À l’inverse, Notre pain quotidien ne fait que montrer, sans discours – à l’instar de Louis Malle qui filmait l’usine sans un mot dans Humain trop humain – les rouages de l’industrie agroalimentaire. Il insiste en particulier sur ses trouvailles les plus furieuses comme l’aspirateur à poules, le toboggan à poissons, les rôtissoires à cochons, l’assommoir à bovins. La mise en scène s’adapte constamment à ce qui est filmé : travelling le long des enclos à bestiaux reproductibles à l’infini, ou le long des lignes de cueillette sous les serres ; plans fixes où défilent les rangées de carcasses suspendues. Cette approche non discourante permet de ménager des moments forts : la césarienne d’une vache où l’on voit le vétérinaire trifouiller dans les entrailles comme dans un bac de Lego, ou ces plans grandioses et oniriques d’une carrière de sel souterraine.
Reste la question clé : pourquoi de telles images sont fascinantes au point de constituer la matrice de trois films que tout sépare sur la forme ? Pour y répondre, il faut observer que dans We Feed the World et Notre pain quotidien comme dans Fast Food Nation, le trajet de base reste le même : c’est un aller-retour entre ce qu’on mange, ce qu’on a dans son assiette ou sur le marché, et la façon dont c’est produit, dont cela arrive jusqu’à nous.
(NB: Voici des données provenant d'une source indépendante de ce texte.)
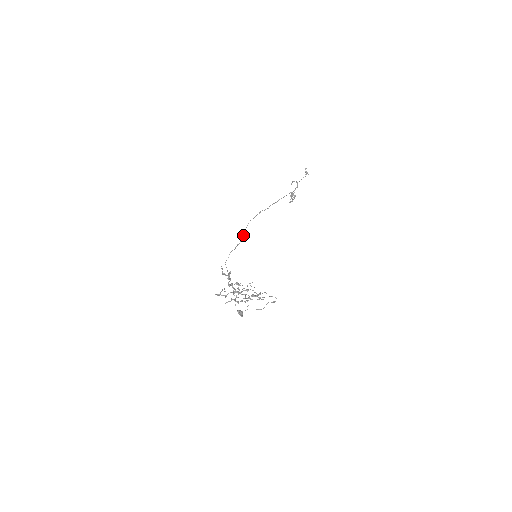
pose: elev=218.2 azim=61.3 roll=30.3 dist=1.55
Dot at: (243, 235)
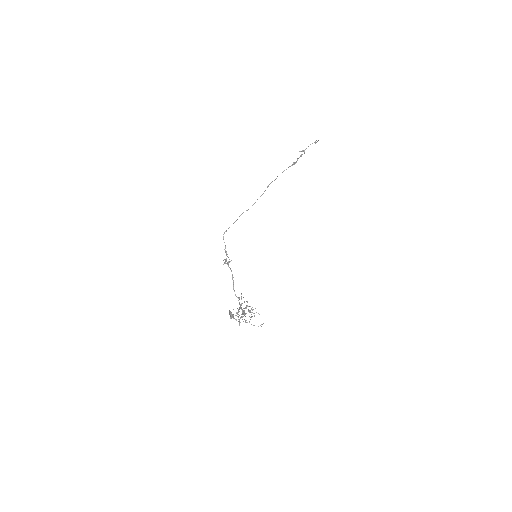
Dot at: occluded
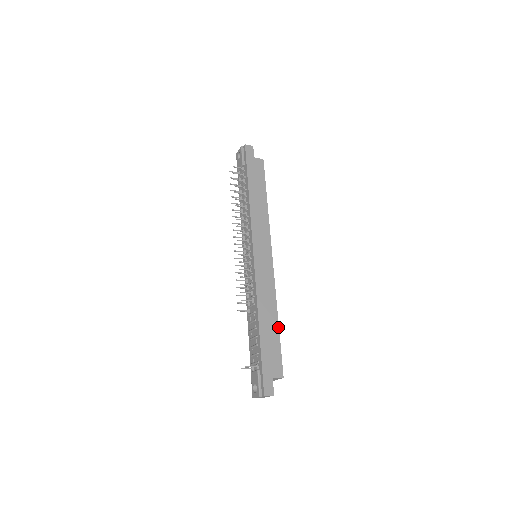
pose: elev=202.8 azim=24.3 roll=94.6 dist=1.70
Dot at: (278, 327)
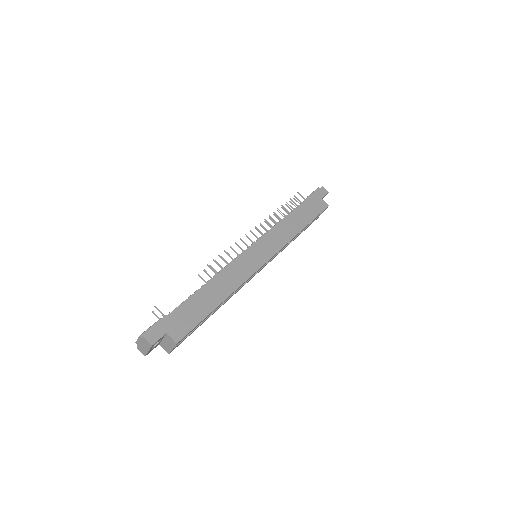
Dot at: (217, 306)
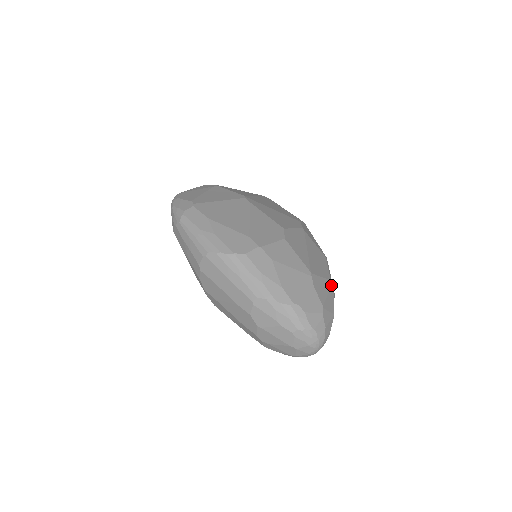
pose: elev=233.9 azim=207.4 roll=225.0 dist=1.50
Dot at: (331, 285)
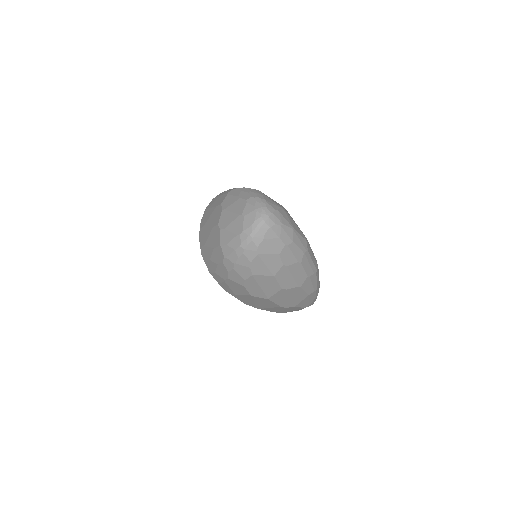
Dot at: (305, 237)
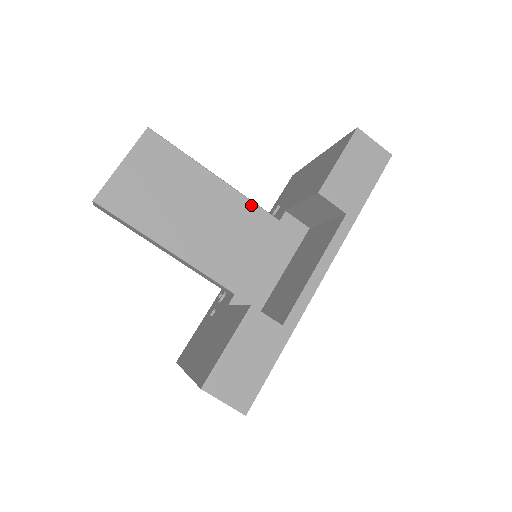
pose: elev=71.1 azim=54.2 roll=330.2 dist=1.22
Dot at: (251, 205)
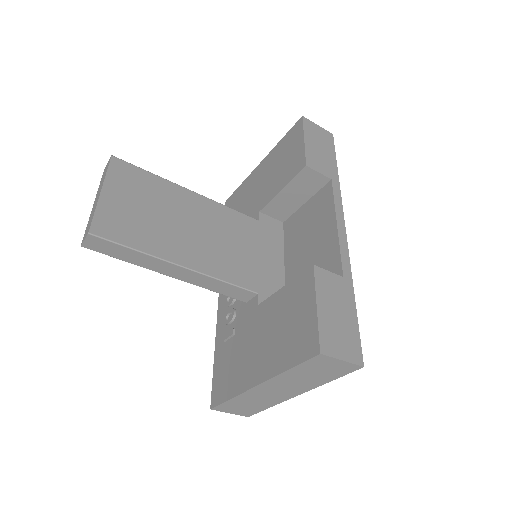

D’où les trajets en camion, les pénétrées à l’intérieur de l’usine. Or d’un tel trajet, de tels espaces, nous n’avons habituellement jamais connaissance : autrement dit, chacun des trois films repose sur l’idée du dévoilement.
Il y a ainsi, dans Notre pain quotidien, ces longs plans sur les ouvriers de l’agroalimentaires prenant leur pause déjeuner : on se demande d’abord comment il font pour ne pas être dégoûtés par la nourriture – puis on se demande comment nous faisons pour ne pas être dégoûtés non plus. Et de même que Notre pain quotidien fonctionne au dégoût, We Feed the World fonctionne à la culpabilité : à cause de notre inconscience de consommateur, nous autorisons l’industrie agroalimentaire à saccager la forêt amazonienne, à faire mourir de faim des paysans du tiers-monde et à faire disparaître les saveurs d’antan.
Le patron de Nestlé conclut We Feed the World sur ces mots : « Nous avons tout ce que nous voulons, mais nous conservons du vague à l’âme. » Il semble bien en effet que la production à grande échelle, et selon des méthodes rationalisées, de nourriture, ne soit qu’un aboutissement naturel de ce qui était pratiqué jusque-là. L’enfermement de poules par dizaines de milliers dans des hangars gigantesques n’est pour ainsi dire que le prolongement de la logique de la domesticité. Pourtant, les images sont difficilement supportables : on ne peut pas mettre sur le même plan la production d’une cuisse de poulet et d’une voiture. Il y a un saut qualitatif à faire du quantitatif… C’est probablement cela, le « vague à l’âme ».